Two years ago we posted about the rising emergence of ghost kitchens - a delivery- only meal preparation business, which was very interesting at the time; because we were deep in the dark heart of consecutive lockdowns ,and heading out to a fine-dining establishment to sip chilled Chardonnay and nosh on seared hangar steak seemed like a nice dream that would never be physically realised ever again.
Well - it's worth having another look at the ghost kitchen model, even as we emerge from our isolation-hell, because as it turns out - old lockdown habits die hard.
Pandemic changes are here to stay
Some people have actually now officially decided that eating restaurant food at home, while beating your Fortnite opponents with a club, is far better than going out to a restaurant and talking about 'whose still employed' and 'whose going to be having a baby even though they're not too sure who the father is' with people that they honestly have never liked talking to in any case.
Since our last ghost kitchen post, the phenomenon has now been joined by another interesting trend that, in our minds at least, has created a formidable new hospitality category that didn't exist before the pandemic.
Ghost kitchens + virtual brands is the combination of a decentralised food preparation network with the marketing power of scalable and compelling modern brands.
Virtual Dining Concepts is one such company that have curated an appealing portfolio of virtual brands / restaurant concepts that are then paired with selected / participating ghost kitchens to create a quickly scalable franchised network of virtual restaurants. Laced together with delivery partners and technology, this model presents a brand new hospitality opportunity that really does leverage the increasingly entrenched 'stay at home' mindset.
Their lineup of brands includes TikTok Kitchen, Mariah Carey's Cookies and the recently launched Mr Beast Burger:
With no physical restaurant, no staff, no fires to put out, no rude hostess that you need to fire - the margins for this kind of restaurant are very good.
The forecast growth is also pretty reasonable - Euromonitor International estimates 'that by 2030, food delivery could account for up to a third of consumers’ $3 trillion food spend globally. That includes roughly 50% of drive-thru business, or $75 billion, and 50% of takeout, or $250 billion. It will also take share from frozen meals (35%), packaged cooking ingredients (30%), dine-in (25%) and packaged snacks (15%).'
Virtual Dining Concepts have taken it a step further by collaborating with pop culture celebrities to massively scale and amplify the market appeal of their offerings.

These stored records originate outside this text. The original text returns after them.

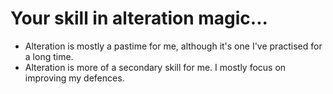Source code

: # Your skill in alteration magic...
- Alteration is mostly a pastime for me, although it's one I've practised for a long time.
- Alteration is more of a secondary skill for me. I mostly focus on improving my defences.

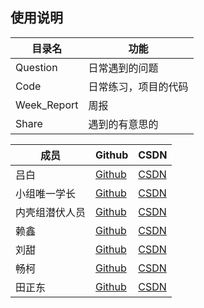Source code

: ## 使用说明

|  目录名 |功能   |
| ------------ | ------------ |
|  Question | 日常遇到的问题  |
|   Code|  日常练习，项目的代码 |
|   Week_Report|  周报 |
|Share |遇到的有意思的 |


| 成员  |Github   | CSDN  |
| ------------ | ------------ | ------------ |
|  吕白|  [Github](https://github.com/lzj112) |[CSDN](http://blog.csdn.net/weixin_36888577)   |
|  小组唯一学长 | [Github](https://github.com/hxllhhy)  | [CSDN](http://blog.csdn.net/hxllhhy)  |
|  内壳组潜伏人员 |[Github](https://github.com/Evil-crow)   | [CSDN](http://blog.csdn.net/e_vilcrow)  |
|  赖鑫 | [Github](https://github.com/shengshengxiaowang)  |[CSDN](https://blog.csdn.net/shengshengxiaowang)   |
|  刘甜 | [Github](http://github.com/ybfqlt)  |  [CSDN](http://blog.csdn.net/tiandc) |
|  畅柯 | [Github](https://github.com/buger723)  |  [CSDN](https://blog.csdn.net/qq_41681241) |
|  田正东 | [Github](https://github.com/crdbyb) |  [CSDN](https://blog.csdn.net/weixin_42201172) |
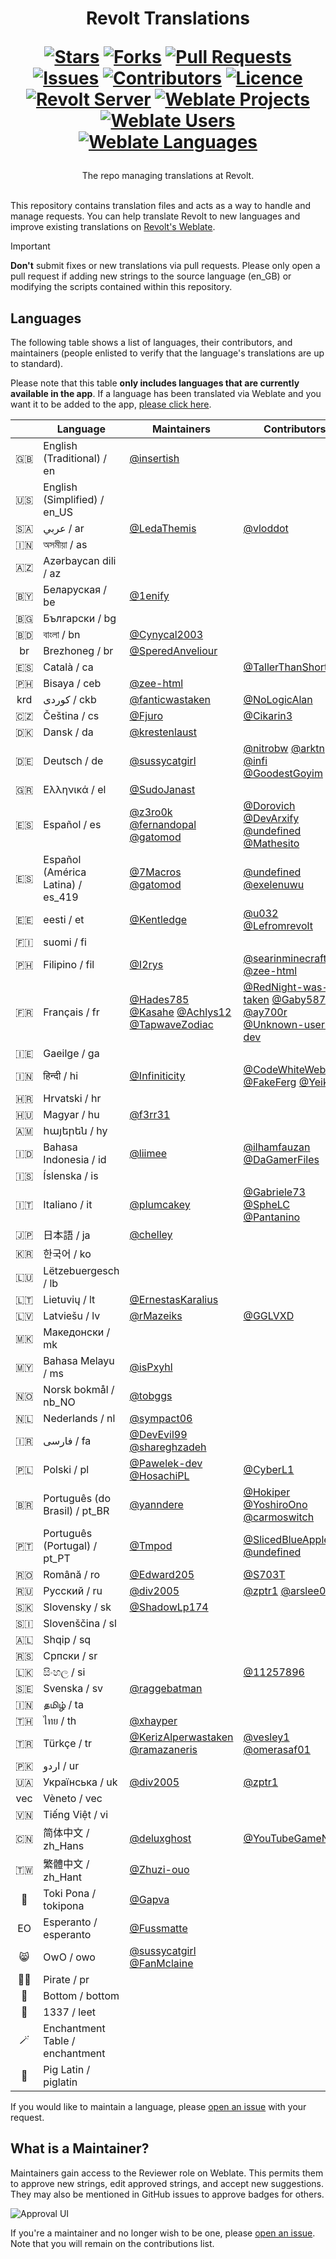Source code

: <div align="center">
<h1>
  Revolt Translations
  
  [![Stars](https://img.shields.io/github/stars/revoltchat/translations?style=flat-square)](https://github.com/revoltchat/translations/stargazers)
  [![Forks](https://img.shields.io/github/forks/revoltchat/translations?style=flat-square)](https://github.com/revoltchat/translations/network/members)
  [![Pull Requests](https://img.shields.io/github/issues-pr/revoltchat/translations?style=flat-square)](https://github.com/revoltchat/translations/pulls)
  [![Issues](https://img.shields.io/github/issues/revoltchat/translations?style=flat-square)](https://github.com/revoltchat/translations/issues)
  [![Contributors](https://img.shields.io/github/contributors/revoltchat/translations?style=flat-square)](https://github.com/DeclanChidlowRepo/Template/graphs/contributors)
  [![Licence](https://img.shields.io/github/license/revoltchat/translations?style=flat-square)](https://github.com/revoltchat/translations/blob/main/LICENCE)
  <br>
  [![Revolt Server](https://img.shields.io/revolt/invite/01H14M0JCRWT52VW7BR1XH5Y5W?style=flat-square&label=revolt%20server)](https://rvlt.gg/translation)
  [![Weblate Projects](https://img.shields.io/weblate/projects?server=https%3A%2F%2Ftranslate.revolt.chat&style=flat-square
)](https://translate.revolt.chat/projects)
  [![Weblate Users](https://img.shields.io/weblate/users?server=https%3A%2F%2Ftranslate.revolt.chat&style=flat-square
)](https://translate.revolt.chat/user)
  [![Weblate Languages](https://img.shields.io/weblate/languages?server=https%3A%2F%2Ftranslate.revolt.chat&style=flat-square
)](https://translate.revolt.chat/languages)
</h1>
The repo managing translations at Revolt.
</div>
<br/>

This repository contains translation files and acts as a way to handle and manage requests. You can help translate Revolt to new languages and improve existing translations on [Revolt's Weblate](https://translate.revolt.chat).

> [!IMPORTANT]  
> **Don't** submit fixes or new translations via pull requests. Please only open a pull request if adding new strings to the source language (en_GB) or modifying the scripts contained within this repository.

## Languages

The following table shows a list of languages, their contributors, and maintainers (people enlisted to verify that the language's translations are up to standard).

Please note that this table **only includes languages that are currently available in the app**. If a language has been translated via Weblate and you want it to be added to the app, [please click here](https://github.com/revoltchat/frontend/issues/135).

|   | Language | Maintainers | Contributors |
|:-:|---|---|---|
|🇬🇧|English (Traditional) / en|[@insertish](https://github.com/insertish)||
|🇺🇸|English (Simplified) / en_US|||
|🇸🇦|عربي / ar|[@LedaThemis](https://github.com/LedaThemis)|[@vloddot](https://github.com/vloddot)|
|🇮🇳|অসমীয়া / as|||
|🇦🇿|Azərbaycan dili / az|||
|🇧🇾|Беларуская / be|[@1enify](https://github.com/1enify)||
|🇧🇬|Български / bg|||
|🇧🇩|বাংলা / bn|[@Cynycal2003](https://github.com/Cynycal2003)||
|br|Brezhoneg / br|[@SperedAnveliour](https://github.com/SperedAnveliour)||
|🇪🇸|Català / ca||[@TallerThanShort](https://github.com/TallerThanShort)|
|🇵🇭|Bisaya / ceb|[@zee-html](https://github.com/zee-html)||
|krd|کوردی / ckb|[@fanticwastaken](https://github.com/fanticwastaken)|[@NoLogicAlan](https://github.com/NoLogicAlan)|
|🇨🇿|Čeština / cs|[@Fjuro](https://github.com/Fjuro)|[@Cikarin3](https://github.com/Cikarin3)|
|🇩🇰|Dansk / da|[@krestenlaust](https://github.com/krestenlaust)||
|🇩🇪|Deutsch / de|[@sussycatgirl](https://github.com/sussycatgirl)|[@nitrobw](https://github.com/nitrobw) [@arktn](https://github.com/arktn) [@infi](https://github.com/infi) [@GoodestGoyim](https://github.com/GoodestGoyim)|
|🇬🇷|Ελληνικά / el|[@SudoJanast](https://github.com/SudoJanast)||
|🇪🇸|Español / es|[@z3ro0k](https://github.com/z3ro0k) [@fernandopal](https://github.com/fernandopal) [@gatomod](https://github.com/gatomod)|[@Dorovich](https://github.com/Dorovich) [@DevArxify](https://github.com/DevArxify) [@undefined](https://github.com/undefined) [@Mathesito](https://github.com/Mathesito)|
|🇪🇸|Español (América Latina) / es_419|[@7Macros](https://github.com/7Macros) [@gatomod](https://github.com/gatomod)|[@undefined](https://github.com/undefined) [@exelenuwu](https://github.com/exelenuwu)|
|🇪🇪|eesti / et|[@Kentledge](https://github.com/Kentledge)|[@u032](https://github.com/u032) [@Lefromrevolt](https://github.com/Lefromrevolt)|
|🇫🇮|suomi / fi|||
|🇵🇭|Filipino / fil|[@I2rys](https://github.com/I2rys)|[@searinminecraft](https://github.com/searinminecraft) [@zee-html](https://github.com/zee-html)|
|🇫🇷|Français / fr|[@Hades785](https://github.com/Hades785) [@Kasahe](https://github.com/Kasahe) [@Achlys12](https://github.com/Achlys12) [@TapwaveZodiac](https://github.com/TapwaveZodiac)|[@RedNight-was-taken](https://github.com/RedNight-was-taken) [@Gaby5873](https://github.com/Gaby5873) [@ay700r](https://github.com/ay700r) [@Unknown-user-dev](https://github.com/Unknown-user-dev)|
|🇮🇪|Gaeilge / ga|||
|🇮🇳|हिन्दी / hi|[@Infiniticity](https://github.com/Infiniticity)|[@CodeWhiteWeb](https://github.com/CodeWhiteWeb) [@FakeFerg](https://github.com/FakeFerg) [@Yeikzy](https://github.com/Yeikzy)|
|🇭🇷|Hrvatski / hr|||
|🇭🇺|Magyar / hu|[@f3rr31](https://github.com/f3rr31)||
|🇦🇲|հայերեն / hy|||
|🇮🇩|Bahasa Indonesia / id|[@liimee](https://github.com/liimee)|[@ilhamfauzan](https://github.com/ilhamfauzan) [@DaGamerFiles](https://github.com/DaGamerFiles)|
|🇮🇸|Íslenska / is|||
|🇮🇹|Italiano / it|[@plumcakey](https://github.com/plumcakey)|[@Gabriele73](https://github.com/Gabriele73) [@SpheLC](https://github.com/SpheLC) [@Pantanino](https://github.com/Pantanino)|
|🇯🇵|日本語 / ja|[@chelley](https://github.com/chelley)||
|🇰🇷|한국어 / ko|||
|🇱🇺|Lëtzebuergesch / lb|||
|🇱🇹|Lietuvių / lt|[@ErnestasKaralius](https://github.com/ErnestasKaralius)||
|🇱🇻|Latviešu / lv|[@rMazeiks](https://github.com/rMazeiks)|[@GGLVXD](https://github.com/GGLVXD)|
|🇲🇰|Македонски / mk|||
|🇲🇾|Bahasa Melayu / ms|[@isPxyhl](https://github.com/isPxyhl)||
|🇳🇴|Norsk bokmål / nb_NO|[@tobggs](https://github.com/tobggs)||
|🇳🇱|Nederlands / nl|[@sympact06](https://github.com/sympact06)||
|🇮🇷|فارسی / fa|[@DevEvil99](https://github.com/DevEvil99) [@shareghzadeh](https://github.com/shareghzadeh)||
|🇵🇱|Polski / pl|[@Pawelek-dev](https://github.com/Pawelek-dev) [@HosachiPL](https://github.com/HosachiPL)|[@CyberL1](https://github.com/CyberL1)|
|🇧🇷|Português (do Brasil) / pt_BR|[@yanndere](https://github.com/yanndere)|[@Hokiper](https://github.com/Hokiper) [@YoshiroOno](https://github.com/YoshiroOno) [@carmoswitch](https://github.com/carmoswitch)|
|🇵🇹|Português (Portugal) / pt_PT|[@Tmpod](https://github.com/Tmpod)|[@SlicedBlueApple](https://github.com/SlicedBlueApple) [@undefined](https://github.com/undefined)|
|🇷🇴|Română / ro|[@Edward205](https://github.com/Edward205)|[@S703T](https://github.com/S703T)|
|🇷🇺|Русский / ru|[@div2005](https://github.com/div2005)|[@zptr1](https://github.com/zptr1) [@arslee07](https://github.com/arslee07)|
|🇸🇰|Slovensky / sk|[@ShadowLp174](https://github.com/ShadowLp174)||
|🇸🇮|Slovenščina / sl|||
|🇦🇱|Shqip / sq|||
|🇷🇸|Српски / sr|||
|🇱🇰|සිංහල / si||[@11257896](https://github.com/11257896)|
|🇸🇪|Svenska / sv|[@raggebatman](https://github.com/raggebatman)||
|🇮🇳|தமிழ் / ta|||
|🇹🇭|ไทย / th|[@xhayper](https://github.com/xhayper)||
|🇹🇷|Türkçe / tr|[@KerizAlperwastaken](https://github.com/KerizAlperwastaken) [@ramazaneris](https://github.com/ramazaneris)|[@vesley1](https://github.com/vesley1) [@omerasaf01](https://github.com/omerasaf01)|
|🇵🇰|اردو / ur|||
|🇺🇦|Українська / uk|[@div2005](https://github.com/div2005)|[@zptr1](https://github.com/zptr1)|
|vec|Vèneto / vec|||
|🇻🇳|Tiếng Việt / vi|||
|🇨🇳|简体中文 / zh_Hans|[@deluxghost](https://github.com/deluxghost)|[@YouTubeGameNana](https://github.com/YouTubeGameNana)|
|🇹🇼|繁體中文 / zh_Hant|[@Zhuzi-ouo](https://github.com/Zhuzi-ouo)||
|🙂|Toki Pona / tokipona|[@Gapva](https://github.com/Gapva)||
|EO|Esperanto / esperanto|[@Fussmatte](https://github.com/Fussmatte)||
|😸|OwO / owo|[@sussycatgirl](https://github.com/sussycatgirl) [@FanMclaine](https://github.com/FanMclaine)||
|🏴‍☠️|Pirate / pr|||
|🥺|Bottom / bottom|||
|💾|1337 / leet|||
|🪄|Enchantment Table / enchantment|||
|🐖|Pig Latin / piglatin|||

If you would like to maintain a language, please [open an issue](https://github.com/revoltchat/translations/issues/new/choose) with your request.

## What is a Maintainer?

Maintainers gain access to the Reviewer role on Weblate. This permits them to approve new strings, edit approved strings, and accept new suggestions. They may also be mentioned in GitHub issues to approve badges for others.

![Approval UI](assets/approve_ui.png)

If you're a maintainer and no longer wish to be one, please [open an issue](https://github.com/revoltchat/translations/issues/new). Note that you will remain on the contributions list.

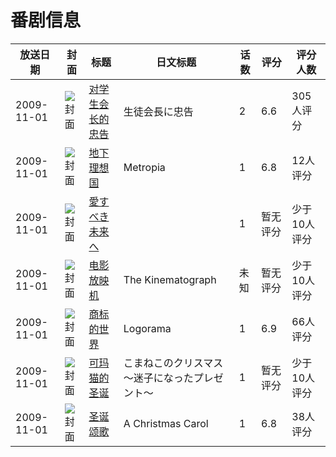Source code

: # 番剧信息

|放送日期|封面|标题|日文标题|话数|评分|评分人数|
|---|---|---|---|---|---|---|
|2009-11-01|![封面](https://bangumi.tv/img/no_icon_subject.png)|[对学生会长的忠告](https://bangumi.tv/subject/5640)|生徒会長に忠告|2|6.6|305人评分|
|2009-11-01|![封面](https://lain.bgm.tv/pic/cover/c/02/20/111878_2Ab8Q.jpg)|[地下理想国](https://bangumi.tv/subject/111878)|Metropia|1|6.8|12人评分|
|2009-11-01|![封面](https://lain.bgm.tv/pic/cover/c/17/73/220015_Oo6hE.jpg)|[愛すべき未来へ](https://bangumi.tv/subject/220015)||1|暂无评分|少于10人评分|
|2009-11-01|![封面](https://lain.bgm.tv/pic/cover/c/7e/26/158809_9YphX.jpg)|[电影放映机](https://bangumi.tv/subject/158809)|The Kinematograph|未知|暂无评分|少于10人评分|
|2009-11-01|![封面](https://lain.bgm.tv/pic/cover/c/34/53/112371_lHQQ0.jpg)|[商标的世界](https://bangumi.tv/subject/112371)|Logorama|1|6.9|66人评分|
|2009-11-01|![封面](https://lain.bgm.tv/pic/cover/c/e0/eb/113877_j2la4.jpg)|[可玛猫的圣诞](https://bangumi.tv/subject/113877)|こまねこのクリスマス ～迷子になったプレゼント～|1|暂无评分|少于10人评分|
|2009-11-01|![封面](https://lain.bgm.tv/pic/cover/c/1e/c7/113323_fzQFt.jpg)|[圣诞颂歌](https://bangumi.tv/subject/113323)|A Christmas Carol|1|6.8|38人评分|
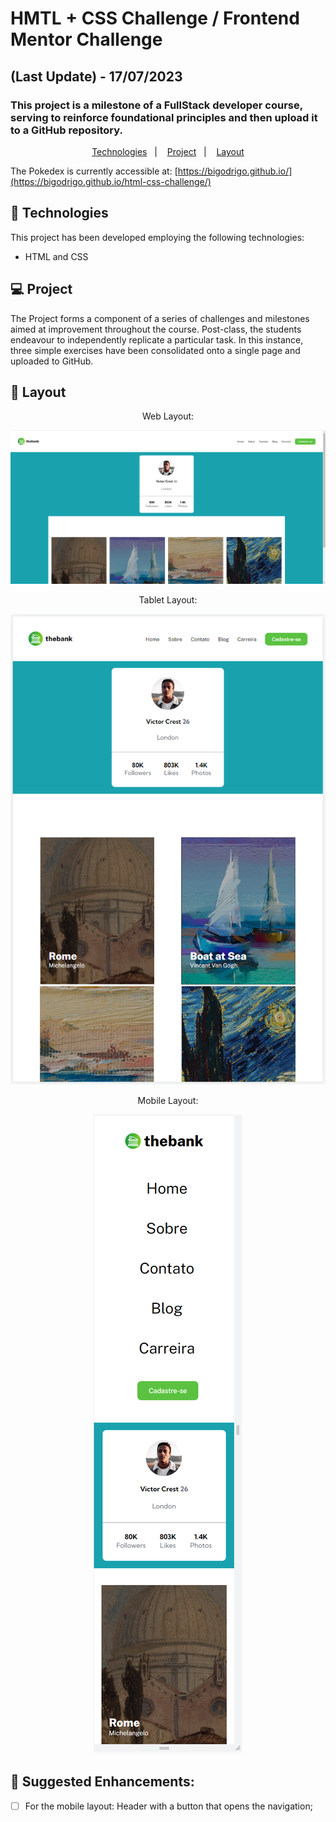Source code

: # HMTL + CSS Challenge / Frontend Mentor Challenge
## (Last Update) - 17/07/2023
### This project is a milestone of a FullStack developer course, serving to reinforce foundational principles and then upload it to a GitHub repository.

<p align="center">
  <a href="#-technologies">Technologies</a>&nbsp;&nbsp;&nbsp;|&nbsp;&nbsp;&nbsp;
  <a href="#-project">Project</a>&nbsp;&nbsp;&nbsp;|&nbsp;&nbsp;&nbsp;
  <a href="#-layout">Layout</a>
</p>

The Pokedex is currently accessible at:
[https://bigodrigo.github.io/](https://bigodrigo.github.io/html-css-challenge/)

## 🚀 Technologies

This project has been developed employing the following technologies:

- HTML and CSS

## 💻 Project

The Project forms a component of a series of challenges and milestones aimed at improvement throughout the course. Post-class, the students endeavour to independently replicate a particular task. In this instance, three simple exercises have been consolidated onto a single page and uploaded to GitHub.

## 🔖 Layout

<div align="center">
    <p>Web Layout:</p>
    <img src="./design/web-layout.png">
</div>

<div align="center">
    <p>Tablet Layout:</p>
    <img src="./design/tablet-layout.png">
</div>

<div align="center">
    <p>Mobile Layout:</p>
    <img src="./design/mobile-layout.png">
</div>

## :muscle: Suggested Enhancements:

- [ ] For the mobile layout: Header with a button that opens the navigation;
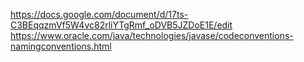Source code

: https://docs.google.com/document/d/17ts-C3BEqqzmVf5W4vc82rliYTgRmf_oDVB5JZDoE1E/edit
https://www.oracle.com/java/technologies/javase/codeconventions-namingconventions.html
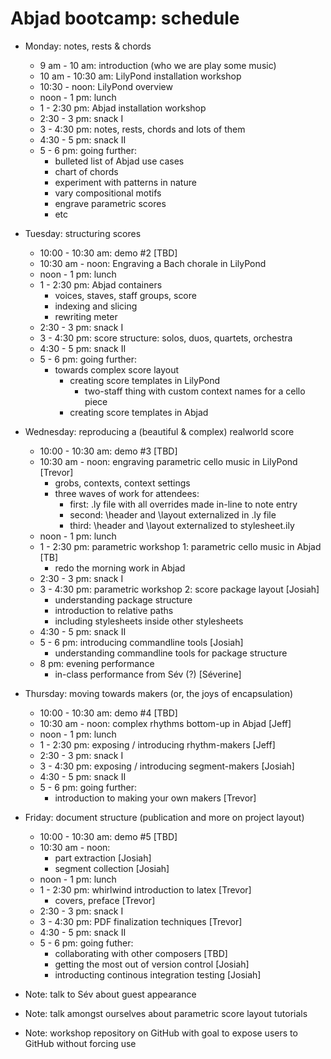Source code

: Abjad bootcamp: schedule
========================

* Monday: notes, rests & chords
    * 9 am - 10 am: introduction (who we are play some music)
    * 10 am - 10:30 am: LilyPond installation workshop
    * 10:30 - noon: LilyPond overview
    * noon - 1 pm: lunch
    * 1 - 2:30 pm: Abjad installation workshop
    * 2:30 - 3 pm: snack I
    * 3 - 4:30 pm: notes, rests, chords and lots of them
    * 4:30  - 5 pm: snack II
    * 5 - 6 pm: going further:
        * bulleted list of Abjad use cases
        * chart of chords
        * experiment with patterns in nature
        * vary compositional motifs
        * engrave parametric scores
        * etc

* Tuesday: structuring scores
    * 10:00 - 10:30 am: demo #2 [TBD]
    * 10:30 am - noon: Engraving a Bach chorale in LilyPond
    * noon - 1 pm: lunch
    * 1 - 2:30 pm: Abjad containers
        * voices, staves, staff groups, score
        * indexing and slicing
        * rewriting meter
    * 2:30 - 3 pm: snack I
    * 3 - 4:30 pm: score structure: solos, duos, quartets, orchestra
    * 4:30  - 5 pm: snack II
    * 5 - 6 pm: going further:
        * towards complex score layout
            * creating score templates in LilyPond
                * two-staff thing with custom context names for a cello piece
            * creating score templates in Abjad 

* Wednesday: reproducing a (beautiful & complex) realworld score
    * 10:00 - 10:30 am: demo #3 [TBD]
    * 10:30 am - noon: engraving parametric cello music in LilyPond [Trevor]
        * grobs, contexts, context settings
        * three waves of work for attendees:
            * first: .ly file with all overrides made in-line to note entry
            * second: \header and \layout externalized in .ly file
            * third: \header and \layout externalized to stylesheet.ily
    * noon - 1 pm: lunch
    * 1 - 2:30 pm: parametric workshop 1: parametric cello music in Abjad [TB]
        * redo the morning work in Abjad
    * 2:30 - 3 pm: snack I
    * 3 - 4:30 pm: parametric workshop 2: score package layout [Josiah]
        * understanding package structure
        * introduction to relative paths
        * including stylesheets inside other stylesheets
    * 4:30  - 5 pm: snack II
    * 5 - 6 pm: introducing commandline tools [Josiah]
        * understanding commandline tools for package structure
    * 8 pm: evening performance
        * in-class performance from Sév (?) [Séverine]

* Thursday: moving towards makers (or, the joys of encapsulation)
    * 10:00 - 10:30 am: demo #4 [TBD]
    * 10:30 am - noon: complex rhythms bottom-up in Abjad [Jeff]
    * noon - 1 pm: lunch
    * 1 - 2:30 pm: exposing / introducing rhythm-makers [Jeff]
    * 2:30 - 3 pm: snack I
    * 3 - 4:30 pm: exposing / introducing segment-makers [Josiah]
    * 4:30  - 5 pm: snack II
    * 5 - 6 pm: going further:
        * introduction to making your own makers [Trevor]

* Friday: document structure (publication and more on project layout)
    * 10:00 - 10:30 am: demo #5 [TBD]
    * 10:30 am - noon:
        * part extraction [Josiah]
        * segment collection [Josiah]
    * noon - 1 pm: lunch
    * 1 - 2:30 pm: whirlwind introduction to latex [Trevor]
        * covers, preface [Trevor]
    * 2:30 - 3 pm: snack I
    * 3 - 4:30 pm: PDF finalization techniques [Trevor]
    * 4:30  - 5 pm: snack II
    * 5 - 6 pm: going futher:
        * collaborating with other composers [TBD]
        * getting the most out of version control [Josiah]
        * introducting continous integration testing [Josiah]

* Note: talk to Sév about guest appearance

* Note: talk amongst ourselves about parametric score layout tutorials

* Note: workshop repository on GitHub with goal to expose users to GitHub 
    without forcing use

Their latest partnership is with selected TikTok stars.
'With TikTok Kitchen, Earl and Virtual Dining Concepts (which he co-founded) will partner with TikTok stars as they go viral for food-related content to make the TikTokers’ recipes exist on a real menu.'
'TikTok, a social media app with over 1 billion users, provides a space for creators to post recipes, food hacks and more.'
A new hospitality eco-system
If there is one thing we can all hopefully take away from the experience of enduring a global pandemic it's that things work so much better when we collaborate, work together towards a common goal and share the load.
By forming relevant partnerships a brand new industry has emerged that will no doubt continue to evolve, refine and create a lot more opportunity.
Expect to see new virtual restaurants brands popping up in the future as well as individuals and existing brands taking - perhaps unexpectedly - to the hospitality industry.